§ **What is required**:
Repeat the following lines exactly as they appear, from the first line through the line that contains "Tudor Beasts: Goldmünze Royal", including that line.

§ **Dataset**:
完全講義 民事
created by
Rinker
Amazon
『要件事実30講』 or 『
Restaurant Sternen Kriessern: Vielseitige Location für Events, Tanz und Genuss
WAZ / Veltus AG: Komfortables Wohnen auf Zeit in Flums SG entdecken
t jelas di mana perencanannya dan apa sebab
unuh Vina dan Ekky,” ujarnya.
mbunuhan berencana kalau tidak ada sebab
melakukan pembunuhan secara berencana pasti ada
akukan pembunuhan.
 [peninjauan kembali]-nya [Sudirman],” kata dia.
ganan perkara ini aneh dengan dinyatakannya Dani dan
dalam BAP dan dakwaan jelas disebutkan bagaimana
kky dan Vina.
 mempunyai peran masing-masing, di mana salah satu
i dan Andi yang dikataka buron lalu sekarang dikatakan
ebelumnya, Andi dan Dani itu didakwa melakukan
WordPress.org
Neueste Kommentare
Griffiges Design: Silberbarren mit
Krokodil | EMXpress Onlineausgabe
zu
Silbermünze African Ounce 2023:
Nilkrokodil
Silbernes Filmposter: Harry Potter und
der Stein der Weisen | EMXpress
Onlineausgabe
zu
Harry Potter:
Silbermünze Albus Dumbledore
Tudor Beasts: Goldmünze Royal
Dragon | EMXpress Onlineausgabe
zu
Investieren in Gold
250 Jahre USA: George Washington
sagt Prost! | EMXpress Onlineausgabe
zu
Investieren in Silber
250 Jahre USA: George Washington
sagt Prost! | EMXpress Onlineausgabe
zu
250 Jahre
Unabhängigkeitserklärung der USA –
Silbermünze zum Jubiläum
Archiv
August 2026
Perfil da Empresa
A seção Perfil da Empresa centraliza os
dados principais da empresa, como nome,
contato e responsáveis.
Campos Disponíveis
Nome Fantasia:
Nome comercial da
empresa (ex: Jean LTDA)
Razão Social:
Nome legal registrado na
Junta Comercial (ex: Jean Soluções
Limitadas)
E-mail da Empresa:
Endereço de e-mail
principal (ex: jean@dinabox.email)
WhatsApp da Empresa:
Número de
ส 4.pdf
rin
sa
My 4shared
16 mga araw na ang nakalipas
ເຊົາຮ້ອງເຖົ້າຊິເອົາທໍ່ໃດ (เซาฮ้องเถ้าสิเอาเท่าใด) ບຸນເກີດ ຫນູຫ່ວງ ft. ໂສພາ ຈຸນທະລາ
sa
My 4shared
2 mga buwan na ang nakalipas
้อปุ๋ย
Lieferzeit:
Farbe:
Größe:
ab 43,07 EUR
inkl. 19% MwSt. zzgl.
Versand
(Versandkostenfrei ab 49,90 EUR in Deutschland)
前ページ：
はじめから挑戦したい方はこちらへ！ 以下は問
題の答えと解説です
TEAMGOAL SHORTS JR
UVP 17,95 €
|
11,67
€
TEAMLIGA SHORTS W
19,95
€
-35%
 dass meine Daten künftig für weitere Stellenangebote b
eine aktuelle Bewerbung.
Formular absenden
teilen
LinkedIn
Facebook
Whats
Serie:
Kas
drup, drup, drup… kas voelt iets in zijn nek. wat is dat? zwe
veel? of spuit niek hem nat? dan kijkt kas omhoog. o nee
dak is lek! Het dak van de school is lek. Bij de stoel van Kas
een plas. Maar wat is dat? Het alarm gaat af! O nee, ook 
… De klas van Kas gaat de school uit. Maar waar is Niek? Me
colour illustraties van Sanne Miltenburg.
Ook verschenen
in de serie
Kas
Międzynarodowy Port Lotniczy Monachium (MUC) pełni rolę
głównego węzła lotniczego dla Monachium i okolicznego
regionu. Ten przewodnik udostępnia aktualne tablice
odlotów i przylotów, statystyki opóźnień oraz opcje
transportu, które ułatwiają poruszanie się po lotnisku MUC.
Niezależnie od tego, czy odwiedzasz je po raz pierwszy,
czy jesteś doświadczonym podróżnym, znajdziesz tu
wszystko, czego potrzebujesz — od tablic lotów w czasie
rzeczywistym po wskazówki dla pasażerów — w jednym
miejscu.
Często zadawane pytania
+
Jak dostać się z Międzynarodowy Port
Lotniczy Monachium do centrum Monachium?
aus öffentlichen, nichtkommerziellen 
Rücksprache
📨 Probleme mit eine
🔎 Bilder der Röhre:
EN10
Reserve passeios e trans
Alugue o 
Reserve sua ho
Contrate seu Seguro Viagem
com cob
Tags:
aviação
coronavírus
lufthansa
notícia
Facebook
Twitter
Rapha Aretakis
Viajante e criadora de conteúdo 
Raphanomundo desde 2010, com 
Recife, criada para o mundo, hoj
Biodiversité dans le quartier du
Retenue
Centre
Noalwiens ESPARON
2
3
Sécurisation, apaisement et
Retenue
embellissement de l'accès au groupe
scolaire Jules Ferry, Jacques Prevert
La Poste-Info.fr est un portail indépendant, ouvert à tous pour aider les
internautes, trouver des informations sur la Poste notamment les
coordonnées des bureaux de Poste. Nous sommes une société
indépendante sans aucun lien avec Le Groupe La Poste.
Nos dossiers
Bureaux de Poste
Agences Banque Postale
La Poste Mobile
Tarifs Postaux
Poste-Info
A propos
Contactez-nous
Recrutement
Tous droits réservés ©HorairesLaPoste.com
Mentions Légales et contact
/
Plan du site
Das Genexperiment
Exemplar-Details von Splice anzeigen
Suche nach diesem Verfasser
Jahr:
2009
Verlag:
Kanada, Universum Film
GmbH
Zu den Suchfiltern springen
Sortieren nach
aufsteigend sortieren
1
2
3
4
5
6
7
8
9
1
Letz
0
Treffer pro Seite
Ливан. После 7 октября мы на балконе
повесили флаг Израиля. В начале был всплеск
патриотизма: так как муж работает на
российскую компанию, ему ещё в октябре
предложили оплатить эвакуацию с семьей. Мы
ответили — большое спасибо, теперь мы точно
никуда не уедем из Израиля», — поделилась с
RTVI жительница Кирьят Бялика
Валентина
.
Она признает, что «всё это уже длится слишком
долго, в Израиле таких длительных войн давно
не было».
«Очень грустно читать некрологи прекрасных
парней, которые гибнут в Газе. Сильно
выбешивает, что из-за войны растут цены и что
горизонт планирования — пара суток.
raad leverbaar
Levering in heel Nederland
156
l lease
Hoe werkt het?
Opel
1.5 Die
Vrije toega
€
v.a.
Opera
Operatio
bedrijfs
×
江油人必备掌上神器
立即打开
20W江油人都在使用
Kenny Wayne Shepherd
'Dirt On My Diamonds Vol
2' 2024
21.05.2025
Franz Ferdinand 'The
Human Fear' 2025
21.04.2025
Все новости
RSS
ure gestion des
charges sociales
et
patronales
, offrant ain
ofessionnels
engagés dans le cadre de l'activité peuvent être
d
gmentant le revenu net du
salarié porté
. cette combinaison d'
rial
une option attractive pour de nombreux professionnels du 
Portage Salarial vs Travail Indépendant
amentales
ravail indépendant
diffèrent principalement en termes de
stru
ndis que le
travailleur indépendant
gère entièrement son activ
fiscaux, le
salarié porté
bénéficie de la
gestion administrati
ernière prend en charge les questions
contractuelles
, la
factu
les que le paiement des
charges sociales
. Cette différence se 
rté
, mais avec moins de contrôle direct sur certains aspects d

§ **Response to the task**:
完全講義 民事
created by
Rinker
Amazon
『要件事実30講』 or 『
Restaurant Sternen Kriessern: Vielseitige Location für Events, Tanz und Genuss
WAZ / Veltus AG: Komfortables Wohnen auf Zeit in Flums SG entdecken
t jelas di mana perencanannya dan apa sebab
unuh Vina dan Ekky,” ujarnya.
mbunuhan berencana kalau tidak ada sebab
melakukan pembunuhan secara berencana pasti ada
akukan pembunuhan.
 [peninjauan kembali]-nya [Sudirman],” kata dia.
ganan perkara ini aneh dengan dinyatakannya Dani dan
dalam BAP dan dakwaan jelas disebutkan bagaimana
kky dan Vina.
 mempunyai peran masing-masing, di mana salah satu
i dan Andi yang dikataka buron lalu sekarang dikatakan
ebelumnya, Andi dan Dani itu didakwa melakukan
WordPress.org
Neueste Kommentare
Griffiges Design: Silberbarren mit
Krokodil | EMXpress Onlineausgabe
zu
Silbermünze African Ounce 2023:
Nilkrokodil
Silbernes Filmposter: Harry Potter und
der Stein der Weisen | EMXpress
Onlineausgabe
zu
Harry Potter:
Silbermünze Albus Dumbledore
Tudor Beasts: Goldmünze Royal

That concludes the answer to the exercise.